8年ぶりの“スプリント”。300kmの第3戦は過去最高のSUPER GT鈴鹿戦になる!? 写真提供:Takashi Ogasawara
 また、D'station Porscheの高根裕一郎エンジニアは鈴鹿ならではの興味深い分析を語ってくれた。

「鈴鹿は、コースが長いですよね。40台が3kmを走るより、6kmのコースを走る方がすき間ができやすいんです。岡山だと全然すき間はないけど、鈴鹿だと『ここは空いているぞ』というのができるので、飛ばせるエリアができる」と高根エンジニア。

 つまり集団に入ってバトルを展開するよりも、空いているスペースを見つけて走った方がいいラップタイムを刻めるということだ。昨年の1000kmでLEON CVSTOS AMGが行ったように、あえてピットストップタイミングを前倒しする作戦もあるのかもしれない。

「また、予選は僅差なので、タイムを求めるタイヤにすると、軟らかめのチョイスになる。それでミニマムで前半スティントを走ると、後半はロングになるので、硬めにしなきゃいけないけど、それで勝負できるアベレージを刻めるかどうかですね」

「でも、ここはタイヤに厳しいサーキット。タイヤトラブルの不安もあります。夏場よりも温度としては楽ですが、今度はラップタイムが上がる。戦略的にやりたい一方でリスクがあります。タイヤメーカとしてはあんまりロングで走ってほしくないかもしれないですね」

■みんなの気持ちが『トガった』レースになる


 いずれにしろ、今年は近年の鈴鹿でのSUPER GTではなかったような戦いが展開されるのは間違いなさそうだ。山本尚貴は「みんなの気持ちが『トガった』レースになると思います」と予測する。
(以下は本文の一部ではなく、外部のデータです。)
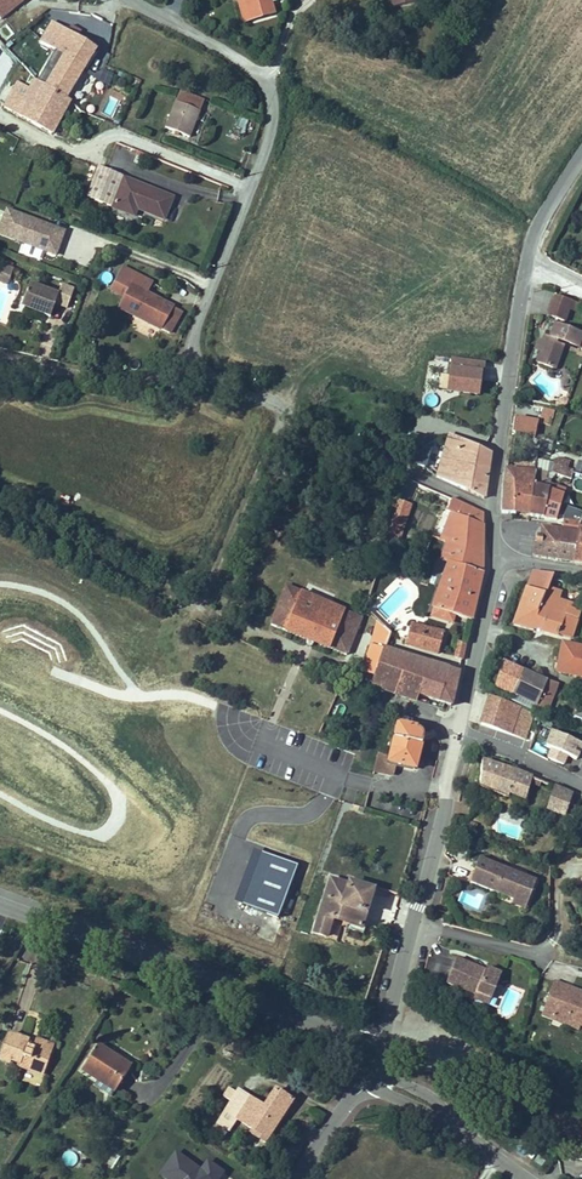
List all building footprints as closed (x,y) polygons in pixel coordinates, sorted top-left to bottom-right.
[(5,25),(32,4),(34,6),(42,0),(0,0),(0,18),(5,25)] [(276,13),(285,9),(283,0),(241,0),(251,32),(279,23),(276,13)] [(404,10),(427,5),(426,0),(401,0),(404,10)] [(0,28),(0,32),(6,40),(14,34),(6,24),(0,28)] [(62,67),(74,43),(60,35),(48,59),(56,64),(62,67)] [(74,43),(62,67),(49,92),(51,94),(74,107),(86,83),(90,86),(95,78),(91,75),(99,59),(74,43)] [(0,64),(0,82),(13,70),(9,65),(13,61),(8,57),(0,64)] [(56,64),(45,88),(49,92),(62,67),(56,64)] [(98,69),(94,81),(109,87),(114,75),(98,69)] [(22,91),(10,116),(16,120),(25,102),(33,106),(37,99),(44,103),(49,92),(45,88),(44,89),(41,88),(37,98),(22,91)] [(78,109),(74,107),(51,94),(49,92),(44,103),(37,99),(33,106),(25,102),(16,120),(59,142),(76,111),(78,109)] [(210,111),(186,100),(170,137),(194,148),(210,111)] [(137,191),(110,181),(100,211),(128,220),(127,222),(148,229),(151,222),(179,232),(187,209),(137,192),(137,191)] [(61,259),(69,236),(13,216),(5,239),(61,259)] [(12,269),(0,268),(0,285),(10,285),(12,269)] [(7,289),(0,286),(0,324),(3,326),(22,285),(12,280),(7,289)] [(140,314),(149,293),(135,288),(131,296),(135,298),(130,311),(140,314)] [(66,301),(36,292),(30,314),(61,323),(65,309),(77,313),(82,294),(69,290),(66,301)] [(149,293),(140,314),(181,332),(190,311),(149,293)] [(567,324),(574,303),(553,296),(546,317),(567,324)] [(555,325),(551,338),(546,336),(545,337),(544,337),(544,338),(543,339),(543,341),(544,342),(545,343),(541,352),(537,364),(555,371),(565,344),(579,349),(581,340),(581,335),(555,325)] [(541,352),(545,343),(538,341),(535,349),(541,352)] [(487,364),(451,357),(445,392),(481,398),(487,364)] [(544,423),(529,421),(528,433),(543,434),(544,423)] [(489,477),(494,451),(455,438),(442,480),(466,491),(485,500),(489,477)] [(438,448),(423,444),(418,463),(432,468),(436,453),(438,448)] [(443,455),(436,453),(432,468),(431,471),(438,473),(443,455)] [(570,461),(559,457),(554,473),(565,477),(570,461)] [(534,471),(531,470),(510,464),(510,469),(532,476),(534,471)] [(506,498),(506,514),(526,516),(532,476),(510,469),(506,487),(506,498)] [(573,480),(581,483),(581,481),(581,475),(576,472),(573,480)] [(526,516),(528,517),(542,518),(551,488),(551,485),(545,483),(546,479),(532,476),(526,516)] [(551,488),(542,518),(543,519),(558,521),(559,517),(566,518),(571,499),(564,498),(565,493),(551,488)] [(483,511),(454,497),(445,518),(449,519),(440,539),(446,542),(485,556),(484,533),(483,511)] [(400,540),(412,503),(396,498),(384,535),(400,540)] [(570,545),(571,533),(555,531),(554,538),(550,538),(549,543),(570,545)] [(571,533),(570,545),(581,547),(581,534),(571,533)] [(485,556),(446,542),(440,559),(450,564),(485,574),(485,556)] [(570,545),(549,543),(548,555),(581,560),(581,547),(570,545)] [(485,574),(450,564),(434,607),(436,608),(459,616),(472,620),(478,597),(485,574)] [(554,575),(534,572),(524,595),(542,603),(546,596),(548,590),(554,575)] [(321,596),(292,585),(278,623),(354,652),(368,614),(345,605),(347,600),(323,591),(321,596)] [(548,590),(546,596),(562,602),(565,595),(548,590)] [(542,603),(524,595),(516,612),(511,624),(538,636),(545,620),(552,623),(562,602),(546,596),(542,603)] [(545,620),(538,636),(557,637),(567,638),(571,640),(580,613),(573,610),(577,599),(565,595),(562,602),(552,623),(545,620)] [(459,616),(436,608),(434,614),(457,622),(459,616)] [(391,628),(380,616),(360,674),(385,684),(412,694),(419,697),(421,692),(426,677),(400,667),(381,659),(386,643),(391,628)] [(411,619),(405,636),(440,650),(447,633),(411,619)] [(211,626),(201,621),(195,632),(205,637),(211,626)] [(400,667),(405,651),(386,643),(381,659),(400,667)] [(574,644),(566,674),(581,678),(581,646),(574,644)] [(431,661),(405,651),(400,667),(426,677),(431,661)] [(459,672),(431,661),(426,677),(421,692),(426,694),(451,704),(459,672)] [(521,697),(531,674),(510,665),(498,690),(520,699),(521,697)] [(555,685),(531,674),(521,697),(545,707),(555,685)] [(565,690),(555,685),(545,707),(555,712),(565,690)] [(363,688),(360,697),(368,699),(371,691),(363,688)] [(490,696),(480,726),(523,741),(533,711),(490,696)] [(377,751),(375,761),(373,769),(391,773),(395,771),(397,762),(415,766),(423,733),(423,731),(422,730),(422,729),(421,729),(420,728),(419,726),(417,725),(397,721),(389,754),(377,751)] [(581,759),(581,742),(563,734),(556,749),(563,751),(559,760),(574,767),(578,757),(581,759)] [(530,778),(482,764),(478,792),(507,800),(508,794),(524,799),(530,778)] [(565,815),(573,796),(555,789),(547,808),(565,815)] [(276,915),(296,864),(260,850),(241,903),(276,915)] [(481,862),(472,887),(513,902),(517,889),(523,891),(523,893),(530,895),(535,881),(481,862)] [(331,881),(314,936),(328,941),(335,921),(336,916),(353,922),(352,926),(363,930),(375,889),(351,882),(349,887),(331,881)] [(461,889),(456,899),(474,908),(479,898),(461,889)] [(517,889),(513,902),(511,906),(524,910),(530,895),(523,893),(523,891),(517,889)] [(335,921),(352,926),(353,922),(336,916),(335,921)] [(458,961),(448,986),(478,998),(479,995),(493,1001),(503,976),(488,970),(487,973),(458,961)] [(569,984),(580,988),(581,982),(581,979),(572,975),(569,984)] [(569,984),(560,1010),(571,1015),(573,1010),(581,1013),(581,982),(580,988),(569,984)] [(478,998),(476,1002),(491,1007),(493,1001),(479,995),(478,998)] [(573,1010),(571,1015),(581,1018),(581,1013),(573,1010)] [(35,1049),(33,1052),(57,1062),(66,1038),(51,1032),(43,1029),(44,1026),(25,1018),(14,1044),(25,1048),(26,1045),(35,1049)] [(51,1032),(66,1038),(68,1032),(53,1026),(51,1032)] [(147,1054),(115,1033),(99,1059),(131,1079),(147,1054)] [(22,1069),(20,1076),(37,1080),(39,1073),(22,1069)] [(268,1127),(283,1137),(314,1095),(295,1081),(281,1101),(258,1083),(256,1086),(248,1080),(242,1089),(251,1095),(237,1114),(250,1124),(257,1114),(271,1124),(268,1127)] [(319,1129),(312,1125),(308,1132),(314,1137),(319,1129)] [(565,1152),(569,1147),(560,1141),(557,1146),(565,1152)] [(198,1165),(172,1147),(155,1171),(166,1178),(216,1178),(223,1169),(204,1156),(198,1165)]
 また、富田は「今年、GT300がすごく面白いと思うんですよ。次にどこが勝つのか予想もつかないし、自分たちもどこで終われるか分からない。第2戦、第3戦はシーズンとしてもすごく重要で、みんなそこまで重くない状態で臨むので、みんな死ぬ気で獲りにくると思います」という。

「車種でも、1000kmではないので耐久性に自信がないクルマでもいけるかもしれないし、割とみんながほぼイコールの条件で、同じような作戦をやって、本当に速かったところが勝つ……というレースになると思います。今年は過去いちばん激しいSUPER GTのシーズンになるのは間違いない。1000kmがなくなったのは寂しいけど、300kmになった面白さはあるはず。絶対観に来て欲しいですね」

 今回話を聞くことができたすべての関係者が、300kmのSUPER GT第3戦鈴鹿は「絶対に激しい戦いになる」と口を揃える。8年ぶりの“スプリント"の鈴鹿で、いったいどんなドラマが展開されるだろうか……!?